---------- QUOTED TEXT
George Foreman vs. Ken Norton
- Date: March 26, 1974
- Venue: Poliedro de Caracas, Caracas, Venezuela
- Title(s) on the line: WBA, WBC and The Ring undisputed heavyweight championship

Tale of the tape
- Boxer: George Foreman / Ken Norton
- Nickname: Big / The Black Hercules
- Hometown: Houston, Texas / San Diego, California
- Purse: $700,000 / $200,000
- Pre-fight record: 39–0 (36 KO) / 30–2 (23 KO)
- Age: 25 years, 2 months / 30 years, 7 months
- Height: 6 ft 4 in (193 cm) / 6 ft 3 in (191 cm)
- Weight: 224 lb (102 kg) / 212 lb (96 kg)
- Style: Orthodox / Orthodox
- Recognition: WBA, WBC and The Ring undisputed Heavyweight Champion

Result
- Foreman wins via 2nd-round TKO

= George Foreman vs. Ken Norton =

Boxing competition

George Foreman vs. Ken Norton was a professional boxing match contested on March 26, 1974, for the undisputed heavyweight championship.

==Background==
Undefeated heavyweight champion George Foreman had little trouble in his two fights the previous year. First he captured the WBA and WBC heavyweight titles after dominating Joe Frazier, scoring six knockdowns in less than two rounds in an easy technical knockout victory in January 1973. Foreman would follow this by making his first defense against José Roman in Tokyo in September of that year, easily winning the bout by first-round knockout. For his second defense, Foreman was matched up against Ken Norton for a March 1974 bout held in Caracas, the capital and largest city in Venezuela. Ken Norton was coming off two successive fights against Muhammad Ali in 1973, winning the first fight in March by split decision (famously breaking Ali's jaw in the process), and then narrowly losing the second by another split decision in September. Norton's impressive performances against Ali made him one of the top heavyweight contenders for Foreman's titles, but the future hall-of-famer was installed as a 3–1 underdog against the hard-hitting champion and given little chance of obtaining a victory. A week before the fight had happened, promoter Don King, banking on a victory by Foreman, had already signed a deal that would see Foreman make his next defense against Ali in the "Rumble in the Jungle."
--------------------
---------- SUPPLIED DATA
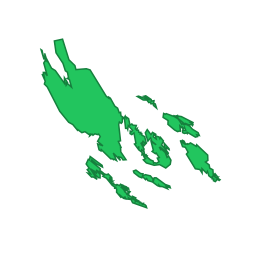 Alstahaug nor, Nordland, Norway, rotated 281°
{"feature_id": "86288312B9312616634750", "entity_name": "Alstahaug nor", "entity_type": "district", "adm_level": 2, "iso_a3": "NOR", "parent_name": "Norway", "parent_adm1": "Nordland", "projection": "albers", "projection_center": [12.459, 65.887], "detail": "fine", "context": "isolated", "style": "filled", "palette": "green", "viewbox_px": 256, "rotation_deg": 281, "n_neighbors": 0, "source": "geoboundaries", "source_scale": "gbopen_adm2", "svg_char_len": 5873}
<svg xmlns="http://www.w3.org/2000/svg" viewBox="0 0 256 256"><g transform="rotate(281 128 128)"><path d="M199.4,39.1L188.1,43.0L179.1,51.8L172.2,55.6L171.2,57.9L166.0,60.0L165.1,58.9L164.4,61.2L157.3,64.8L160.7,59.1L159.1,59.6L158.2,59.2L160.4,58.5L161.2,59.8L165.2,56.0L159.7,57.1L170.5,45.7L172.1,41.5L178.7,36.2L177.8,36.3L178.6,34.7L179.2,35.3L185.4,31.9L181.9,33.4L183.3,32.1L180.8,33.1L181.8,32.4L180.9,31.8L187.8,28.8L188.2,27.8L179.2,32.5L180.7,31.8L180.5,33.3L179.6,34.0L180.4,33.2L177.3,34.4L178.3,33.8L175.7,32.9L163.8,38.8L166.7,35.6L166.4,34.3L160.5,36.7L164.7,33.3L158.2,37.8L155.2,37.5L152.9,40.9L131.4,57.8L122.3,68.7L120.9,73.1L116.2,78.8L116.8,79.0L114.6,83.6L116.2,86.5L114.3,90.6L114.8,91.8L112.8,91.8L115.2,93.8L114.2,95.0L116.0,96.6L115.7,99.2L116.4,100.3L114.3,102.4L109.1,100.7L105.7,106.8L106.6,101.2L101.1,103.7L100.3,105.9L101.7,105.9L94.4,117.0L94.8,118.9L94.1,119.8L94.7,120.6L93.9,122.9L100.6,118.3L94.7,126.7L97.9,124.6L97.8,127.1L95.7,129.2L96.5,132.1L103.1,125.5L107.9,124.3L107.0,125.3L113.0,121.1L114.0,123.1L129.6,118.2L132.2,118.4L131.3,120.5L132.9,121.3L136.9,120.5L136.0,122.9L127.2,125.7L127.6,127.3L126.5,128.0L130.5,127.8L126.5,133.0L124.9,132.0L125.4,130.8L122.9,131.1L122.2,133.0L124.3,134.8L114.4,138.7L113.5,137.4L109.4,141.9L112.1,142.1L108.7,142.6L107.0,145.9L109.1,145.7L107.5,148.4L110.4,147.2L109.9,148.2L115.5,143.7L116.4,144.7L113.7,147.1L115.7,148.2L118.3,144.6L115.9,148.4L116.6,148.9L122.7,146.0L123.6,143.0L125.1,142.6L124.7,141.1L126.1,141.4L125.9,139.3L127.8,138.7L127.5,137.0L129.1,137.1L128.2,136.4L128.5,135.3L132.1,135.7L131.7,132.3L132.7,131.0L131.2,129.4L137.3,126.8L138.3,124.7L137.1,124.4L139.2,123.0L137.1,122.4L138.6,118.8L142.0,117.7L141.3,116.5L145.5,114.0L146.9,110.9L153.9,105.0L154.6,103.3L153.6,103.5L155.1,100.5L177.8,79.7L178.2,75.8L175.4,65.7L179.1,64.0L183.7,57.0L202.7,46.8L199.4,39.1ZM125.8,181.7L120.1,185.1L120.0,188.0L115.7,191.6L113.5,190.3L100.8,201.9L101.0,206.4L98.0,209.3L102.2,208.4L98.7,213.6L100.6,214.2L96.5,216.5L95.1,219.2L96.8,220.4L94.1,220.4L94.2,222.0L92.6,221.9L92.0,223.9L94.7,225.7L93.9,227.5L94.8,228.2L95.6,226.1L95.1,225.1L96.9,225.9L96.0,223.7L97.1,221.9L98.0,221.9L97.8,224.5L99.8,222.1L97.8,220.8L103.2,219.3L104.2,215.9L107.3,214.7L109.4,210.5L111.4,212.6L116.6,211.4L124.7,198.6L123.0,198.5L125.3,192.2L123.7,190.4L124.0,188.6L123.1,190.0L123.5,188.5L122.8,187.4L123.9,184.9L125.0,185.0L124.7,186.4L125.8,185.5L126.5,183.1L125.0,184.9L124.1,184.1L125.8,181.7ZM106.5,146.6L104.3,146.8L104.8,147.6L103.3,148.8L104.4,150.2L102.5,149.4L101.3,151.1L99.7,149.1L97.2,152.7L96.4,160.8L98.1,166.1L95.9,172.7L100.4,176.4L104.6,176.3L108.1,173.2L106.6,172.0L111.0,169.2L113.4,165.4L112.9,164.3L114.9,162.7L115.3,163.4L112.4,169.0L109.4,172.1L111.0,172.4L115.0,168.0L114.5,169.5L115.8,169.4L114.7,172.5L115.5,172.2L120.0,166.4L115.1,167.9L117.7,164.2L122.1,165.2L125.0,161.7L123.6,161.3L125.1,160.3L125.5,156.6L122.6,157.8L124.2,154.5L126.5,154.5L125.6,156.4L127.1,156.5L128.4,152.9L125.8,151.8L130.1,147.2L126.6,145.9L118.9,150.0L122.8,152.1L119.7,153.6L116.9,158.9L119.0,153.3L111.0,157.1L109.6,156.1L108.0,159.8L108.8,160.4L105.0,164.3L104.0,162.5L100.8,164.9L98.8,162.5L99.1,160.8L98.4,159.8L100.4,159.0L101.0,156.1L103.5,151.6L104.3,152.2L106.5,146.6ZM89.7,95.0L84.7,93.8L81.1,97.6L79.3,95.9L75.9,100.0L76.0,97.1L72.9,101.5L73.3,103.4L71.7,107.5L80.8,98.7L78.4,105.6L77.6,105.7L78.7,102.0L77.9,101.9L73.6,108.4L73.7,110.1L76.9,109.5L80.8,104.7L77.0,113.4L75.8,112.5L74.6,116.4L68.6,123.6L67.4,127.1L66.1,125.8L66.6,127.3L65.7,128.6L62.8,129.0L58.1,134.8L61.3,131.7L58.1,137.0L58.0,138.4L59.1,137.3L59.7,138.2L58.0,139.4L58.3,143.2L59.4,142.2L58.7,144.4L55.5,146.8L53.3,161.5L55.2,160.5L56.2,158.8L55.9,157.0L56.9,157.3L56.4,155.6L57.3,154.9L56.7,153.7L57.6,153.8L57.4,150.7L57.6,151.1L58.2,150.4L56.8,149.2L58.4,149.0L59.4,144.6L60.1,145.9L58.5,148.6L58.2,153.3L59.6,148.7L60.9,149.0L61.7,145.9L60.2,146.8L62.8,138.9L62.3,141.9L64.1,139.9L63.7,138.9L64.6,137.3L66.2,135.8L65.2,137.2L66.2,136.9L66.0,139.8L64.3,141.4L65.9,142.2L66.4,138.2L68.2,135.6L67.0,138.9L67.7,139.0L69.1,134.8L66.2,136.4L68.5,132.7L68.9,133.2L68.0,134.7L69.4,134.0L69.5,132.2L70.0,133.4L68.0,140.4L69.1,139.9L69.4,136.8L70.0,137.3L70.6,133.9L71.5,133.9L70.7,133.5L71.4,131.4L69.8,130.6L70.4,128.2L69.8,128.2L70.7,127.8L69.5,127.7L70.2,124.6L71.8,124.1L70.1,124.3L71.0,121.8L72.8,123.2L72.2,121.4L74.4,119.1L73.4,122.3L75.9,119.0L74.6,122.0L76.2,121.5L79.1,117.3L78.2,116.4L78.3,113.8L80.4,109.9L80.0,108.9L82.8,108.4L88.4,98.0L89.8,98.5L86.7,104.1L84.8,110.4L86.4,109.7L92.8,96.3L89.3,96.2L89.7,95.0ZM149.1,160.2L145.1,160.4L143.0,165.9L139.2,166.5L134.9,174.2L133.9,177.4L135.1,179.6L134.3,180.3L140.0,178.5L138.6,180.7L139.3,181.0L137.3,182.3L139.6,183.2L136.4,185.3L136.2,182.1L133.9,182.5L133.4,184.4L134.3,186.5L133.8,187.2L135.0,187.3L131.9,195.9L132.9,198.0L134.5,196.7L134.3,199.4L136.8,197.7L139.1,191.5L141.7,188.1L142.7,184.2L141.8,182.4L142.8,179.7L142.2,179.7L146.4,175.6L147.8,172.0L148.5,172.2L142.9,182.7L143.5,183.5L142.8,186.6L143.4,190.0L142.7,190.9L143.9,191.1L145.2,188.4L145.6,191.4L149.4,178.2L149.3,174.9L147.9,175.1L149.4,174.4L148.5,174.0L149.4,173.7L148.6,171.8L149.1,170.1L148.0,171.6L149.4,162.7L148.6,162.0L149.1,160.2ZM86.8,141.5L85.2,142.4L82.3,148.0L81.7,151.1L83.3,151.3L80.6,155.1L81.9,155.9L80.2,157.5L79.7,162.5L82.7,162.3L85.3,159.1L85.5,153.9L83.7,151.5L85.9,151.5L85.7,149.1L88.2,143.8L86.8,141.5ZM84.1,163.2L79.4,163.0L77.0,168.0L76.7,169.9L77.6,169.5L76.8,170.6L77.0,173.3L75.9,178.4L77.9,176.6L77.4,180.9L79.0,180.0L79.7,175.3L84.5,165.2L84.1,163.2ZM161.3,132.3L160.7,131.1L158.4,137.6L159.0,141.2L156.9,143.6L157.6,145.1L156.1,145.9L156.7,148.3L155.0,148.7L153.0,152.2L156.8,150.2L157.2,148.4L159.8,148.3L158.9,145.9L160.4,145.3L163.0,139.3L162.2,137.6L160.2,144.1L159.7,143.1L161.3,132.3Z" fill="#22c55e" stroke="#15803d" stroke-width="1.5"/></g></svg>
--------------------
*TASKS:*
#1 According to the Foreman–Norton text, what betting odds was Ken Norton given against Foreman?
#2 Condense the Foreman–Norton text into two sentences.

*SOLUTIONS TO THE EXERCISE:*
#1 He was a 3–1 underdog.

#2 On March 26, 1974, at the Poliedro de Caracas in Venezuela, undefeated champion George Foreman defended the undisputed heavyweight championship against Ken Norton and won by a second-round TKO. Foreman had taken the titles from Joe Frazier and defended them against José Roman, while Norton came in as a 3–1 underdog after two split-decision fights with Muhammad Ali in 1973.